*** Records ***

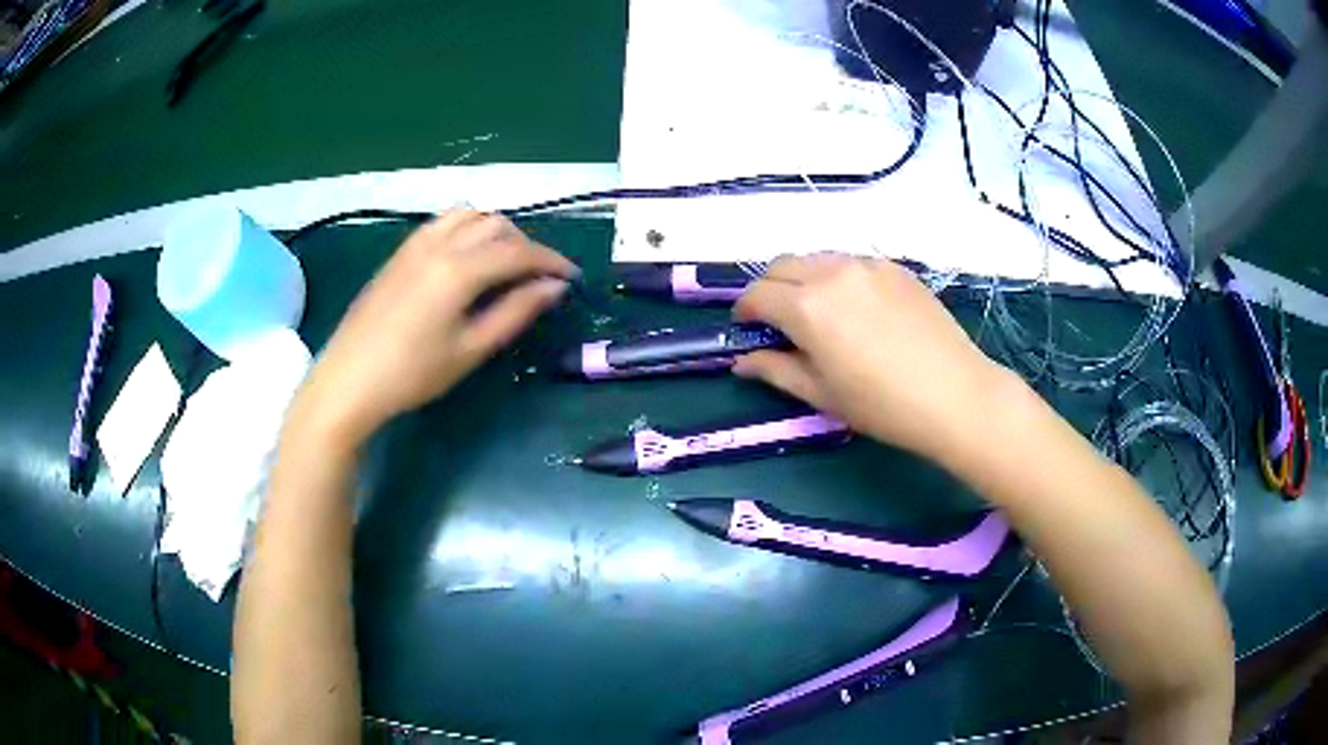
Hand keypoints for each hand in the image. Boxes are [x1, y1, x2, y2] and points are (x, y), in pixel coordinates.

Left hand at [290, 209, 577, 449]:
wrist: (349, 380)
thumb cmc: (412, 374)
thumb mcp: (470, 349)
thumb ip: (515, 313)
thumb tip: (554, 288)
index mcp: (458, 269)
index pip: (518, 251)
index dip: (550, 261)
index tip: (571, 278)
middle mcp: (439, 244)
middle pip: (496, 225)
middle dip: (525, 245)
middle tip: (538, 278)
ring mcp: (415, 244)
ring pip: (469, 216)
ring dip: (496, 231)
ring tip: (505, 263)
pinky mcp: (400, 252)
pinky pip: (443, 223)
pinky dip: (467, 229)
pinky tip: (468, 256)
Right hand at [733, 253, 1012, 464]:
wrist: (954, 394)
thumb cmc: (882, 405)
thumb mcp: (821, 394)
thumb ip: (775, 370)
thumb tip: (742, 361)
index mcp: (807, 306)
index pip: (757, 294)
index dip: (745, 311)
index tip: (747, 328)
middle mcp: (832, 272)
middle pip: (781, 265)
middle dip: (769, 289)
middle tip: (777, 320)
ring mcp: (867, 265)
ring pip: (817, 259)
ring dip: (803, 279)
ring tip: (818, 313)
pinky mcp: (894, 267)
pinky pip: (851, 263)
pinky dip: (837, 278)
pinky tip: (856, 309)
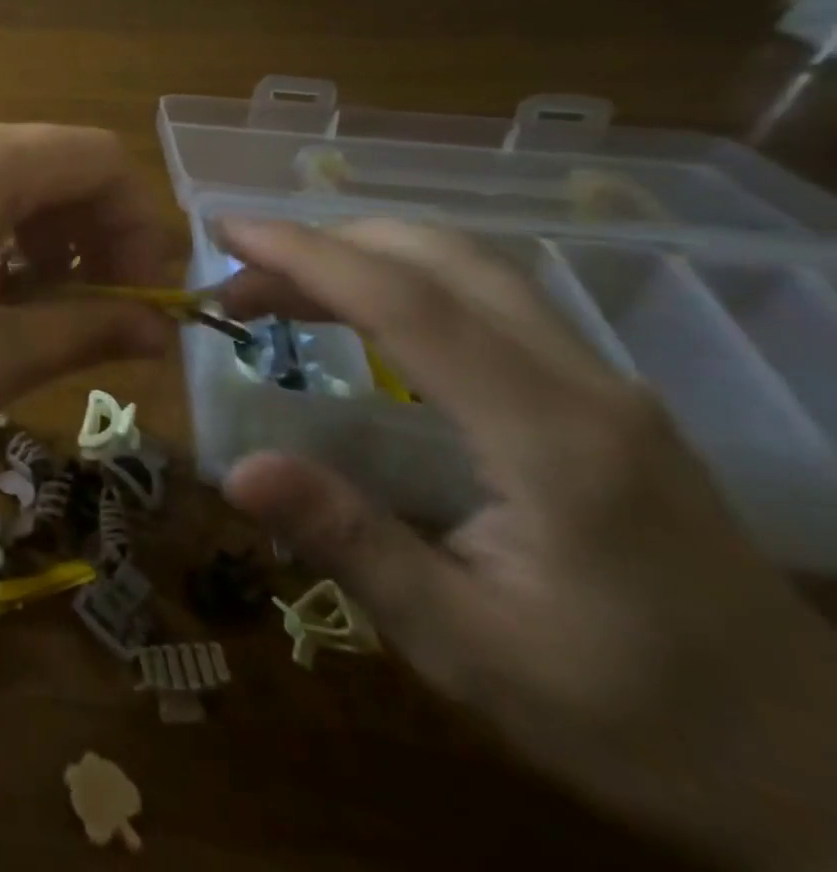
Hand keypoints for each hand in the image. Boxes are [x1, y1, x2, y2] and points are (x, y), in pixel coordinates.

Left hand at [0, 115, 176, 460]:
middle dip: (92, 233)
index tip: (142, 298)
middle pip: (51, 164)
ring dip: (42, 237)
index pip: (97, 159)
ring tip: (37, 309)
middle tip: (97, 312)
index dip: (138, 225)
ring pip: (4, 179)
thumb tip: (158, 332)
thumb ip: (86, 331)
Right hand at [214, 218, 836, 870]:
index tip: (227, 232)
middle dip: (323, 245)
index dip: (307, 256)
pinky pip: (483, 297)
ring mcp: (599, 381)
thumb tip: (237, 471)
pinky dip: (398, 279)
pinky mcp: (597, 393)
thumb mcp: (470, 651)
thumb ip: (351, 546)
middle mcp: (581, 382)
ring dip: (360, 255)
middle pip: (440, 259)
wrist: (817, 772)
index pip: (409, 303)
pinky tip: (357, 315)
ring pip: (466, 267)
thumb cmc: (633, 719)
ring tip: (277, 291)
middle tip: (237, 276)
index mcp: (551, 436)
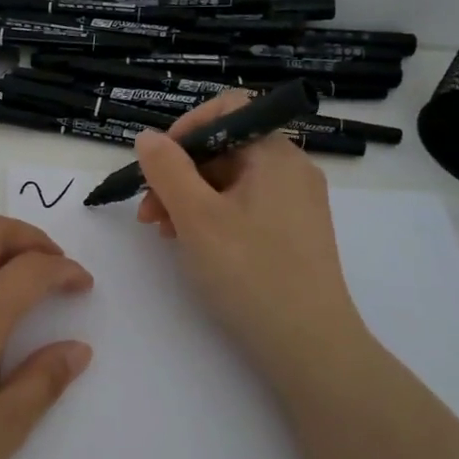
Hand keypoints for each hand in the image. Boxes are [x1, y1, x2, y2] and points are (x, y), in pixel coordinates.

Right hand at [134, 93, 375, 395]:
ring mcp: (295, 203)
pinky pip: (244, 206)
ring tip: (164, 233)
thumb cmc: (250, 274)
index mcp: (276, 155)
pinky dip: (212, 216)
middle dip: (179, 172)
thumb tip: (147, 137)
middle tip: (149, 212)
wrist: (310, 348)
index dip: (187, 127)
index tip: (158, 164)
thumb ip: (166, 169)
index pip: (229, 110)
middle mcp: (291, 170)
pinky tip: (190, 244)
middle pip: (225, 147)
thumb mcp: (196, 217)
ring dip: (189, 197)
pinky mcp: (293, 233)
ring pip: (230, 180)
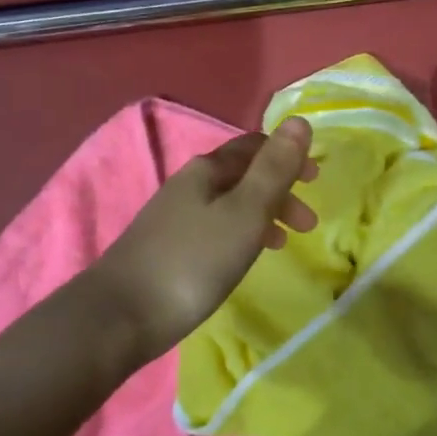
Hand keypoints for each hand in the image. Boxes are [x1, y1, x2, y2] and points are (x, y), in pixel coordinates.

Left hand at [90, 117, 318, 362]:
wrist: (120, 315)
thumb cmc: (193, 261)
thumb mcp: (244, 212)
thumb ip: (274, 169)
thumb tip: (300, 120)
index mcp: (207, 169)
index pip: (254, 146)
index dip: (287, 157)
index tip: (316, 180)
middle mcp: (188, 185)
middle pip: (242, 175)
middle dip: (279, 191)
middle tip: (307, 223)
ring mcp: (173, 217)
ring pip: (229, 204)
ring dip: (261, 215)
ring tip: (283, 243)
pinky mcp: (166, 248)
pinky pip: (214, 228)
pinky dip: (239, 234)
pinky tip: (242, 259)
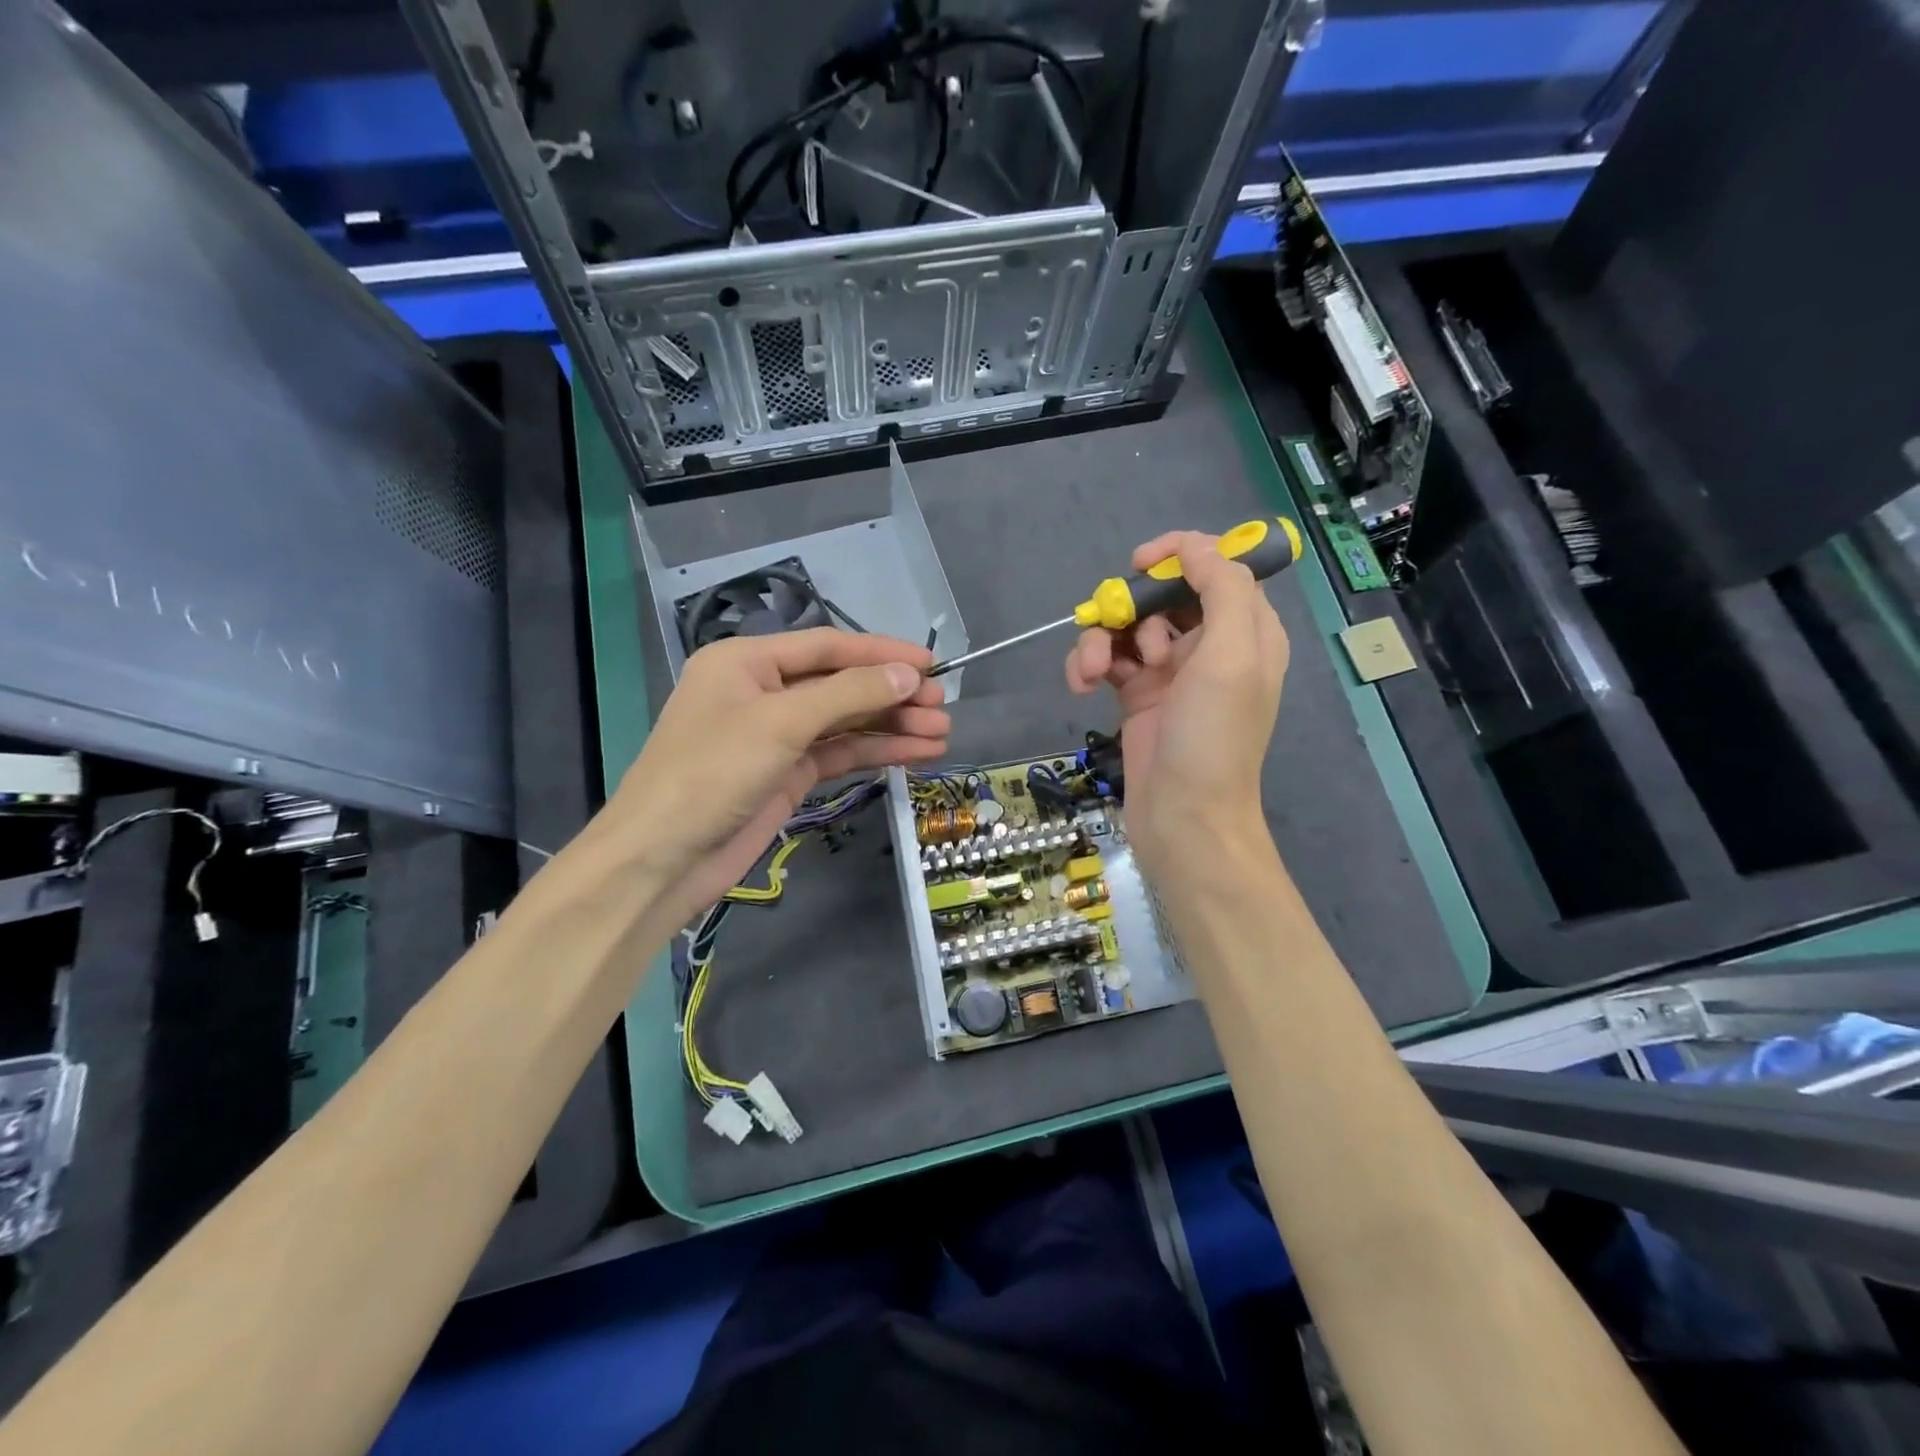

*** End of Records ***

Which of the lines in the data hold the string "Right"? Report each of them by copying it.

> **Result**
Right hand at [733, 253, 1012, 464]:
Right hand at [214, 218, 836, 870]:
Right hand at [134, 93, 375, 395]:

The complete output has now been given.